Before the Browns can worry about who to go after in the free agent market, they must decide what to do with some key contracts up for renewal.
1. Phil Dawson - K (one year/$3.81 million)
"Mr. Automatic," "Phil the Foot," whatever you want to call him, Phil Dawson is the most consistent player on this Browns team.
The last remaining player from the 1999 expansion club is Cleveland's all-time leader in field goals made (304) and second in total points (1267). Tack onto that this week the fact that Dawson was finally selected to the Pro Bowl. It would be hard too imagine No. 4 in any other jersey.
Being given the franchise tag for two straight years means that he will need a multi-season deal. According to ESPN Cleveland, using the tag a third time would cost an astronomical $15 million.
It is a no-brainer to keep the 37-year-old on staff as long as he is willing to come back. Dawson has made 28 of 29 FG attempts in 2012 and booted six of those from 50 or more yards
If anyone deserves to retire a Cleveland Brown, it is Dawson.
2. Josh Cribbs - KR/WR (three years/$15.49 million)
A big decision needs to be made about the most popular Browns player of the new era.
Cribbs is still feared on both sides of special teams and is tied as the NFL's all-time leader in kickoffs returned for a touchdown with eight. Holding records is nice but, as we know, this league is all about what you have done lately.
For No. 16, that doesn't add up to much on the scoreboard. Cribbs has not taken a kick back for a TD since 2009. Rule changes and surrounding personnel contributes to his this drought of return TDs, but excuses don't matter.
The former Kent State quarterback constantly clamors for more offensive opportunities, which demonstrates his passion. However, his comments to the Plain Dealer about feeling "caged" earlier in the season and controversial twitter outburst following the loss to Denver are unnecessary distractions.
Five fumbles on returns through 15 games, increasing injury troubles and sporadic use on offense all point to a parting of ways.
The speedy eight-year man is still a proven threat when utilized out of the Wildcat and was second on the club in receptions with 41 in 2011.
Ultimately, if Josh Cribbs is not going to be used in a significant way outside of special teams, then it is time to let him walk away. It would be nice for Cribbs, who has played with the Browns his entire NFL career, to finish his career there.
3. Sheldon Brown - CB (three years/$15.25 million)
The crafty 11-year cornerback put together his best statistical season in Cleveland for both tackles (52) and interceptions (3)

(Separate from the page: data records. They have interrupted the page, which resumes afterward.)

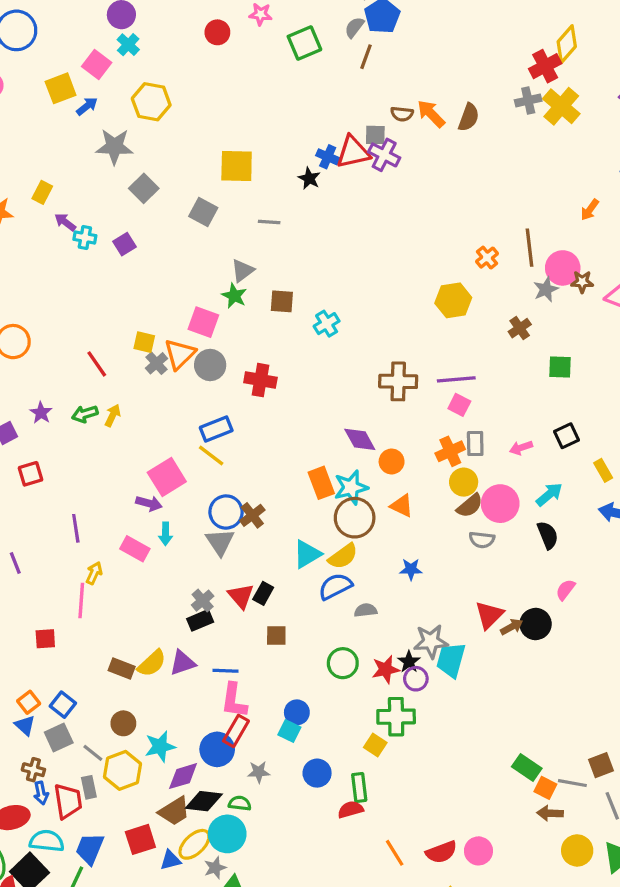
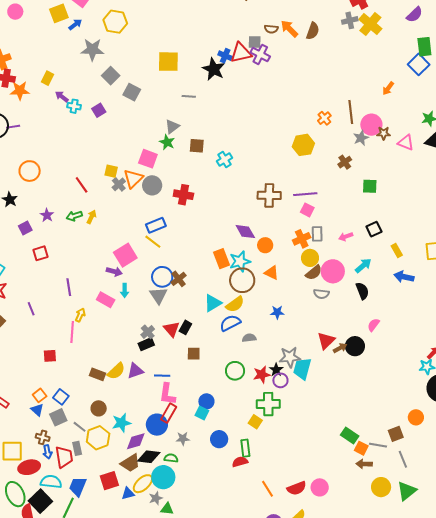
black star: (309, 178) -> (214, 69), size x1.6
gray square: (203, 212) -> (132, 92), moved

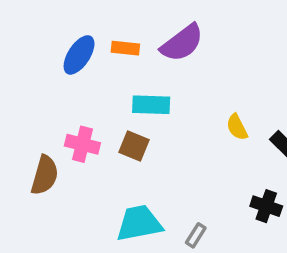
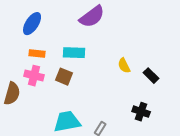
orange rectangle: (125, 48) -> (37, 54), moved

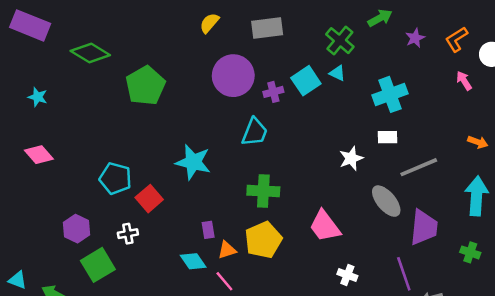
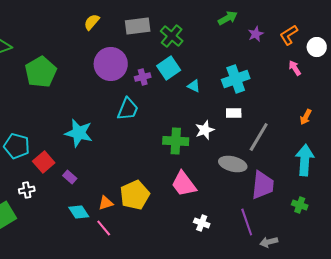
green cross: (340, 41) -> (172, 36), moved
cyan triangle: (337, 73) -> (194, 86), moved
orange arrow: (478, 142) -> (306, 117), turned 98
gray line: (419, 167) -> (259, 137), turned -36
green cross: (263, 191) -> (176, 141), moved
gray ellipse: (386, 201) -> (233, 164), turned -36
purple rectangle: (208, 230) -> (70, 177), moved, turned -40

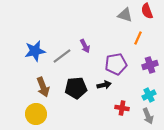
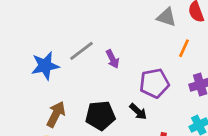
gray line: (62, 56) -> (82, 51), moved
black arrow: (104, 85) -> (138, 112), turned 56
brown arrow: (43, 87) -> (56, 114), turned -132

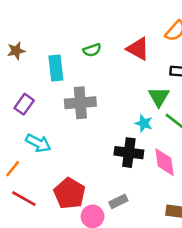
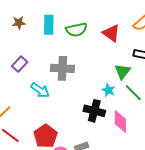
green semicircle: (92, 50) -> (76, 30), size x1.5
cyan rectangle: (56, 68) -> (49, 25), moved
cyan arrow: (38, 143) -> (40, 90), moved

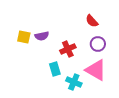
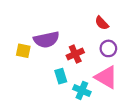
purple semicircle: (42, 36) -> (46, 40), size x1.6
yellow square: (24, 37) -> (23, 51), moved

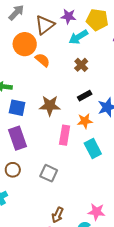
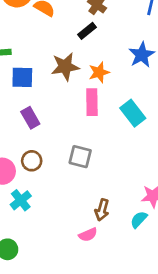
black rectangle: (85, 96) -> (87, 31), moved
orange star: (85, 121) -> (99, 72), moved
purple rectangle: (18, 138) -> (30, 118), size x0.7

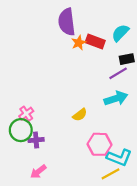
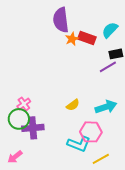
cyan arrow: (116, 98) -> (106, 107), moved
purple cross: (36, 140) -> (33, 128), size x1.5
cyan L-shape: (119, 157) -> (79, 144), moved
pink arrow: (38, 172) -> (15, 157), moved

Sheldon Brown is a role model for this young defense and can still breakdown plays prior to the snap.
It is no secret that No. 24 has been picked on this season by opposing quarterbacks wanting to avoid Joe Haden. Brown's inability to consistently keep up with the league’s fast and physical young receivers is a problem that cannot be overlooked.
That being said, if the Browns can draft or sign a younger serviceable corner, the South Carolina native can move to free safety. This would allow the secondary to utilize his vast experience and eliminate the mismatches that have been occurring on the perimeter.
At 33, if Brown agrees to a two-year extension, he is definitely worth keeping around.
4. Benjamin Watson - TE (Contract: three years/$12 million)
The rock of an inexperienced tight end group, Benjamin Watson became a favorite target for rookie QB Brandon Weeden as 2012 wore on.
In nine of the 15 games played, he averaged over 10 yards per catch and has scored three touchdowns this season overall. His excellent hands and sturdy 6'3", 255 lb. frame for blocking made it essential to keep him on board Cleveland's young offense.
Watson also provides stability while the skills of fellow tight end Jordan Cameron, a second-year player, are still under evaluation.
Offering the 32-year-old pride of Norfolk, Virginia another three-year deal makes perfect sense, especially considering his health has not been a concern.
That time frame gives the Browns a transition period to groom from within or search for their next No. 1 TE.
5. Reggie Hodges - P (Contract: three years/$2.94 million)
The six-year veteran ranks 32nd among NFL punters with an unimpressive average of 42 yards per punt. Hodges has never returned to his 2010 form since an Achilles injury put him on the sidelines for all of last season.
An improvement can be targeted in this year's draft with such talents as Ryan Allen and Quinn Sharp coming available.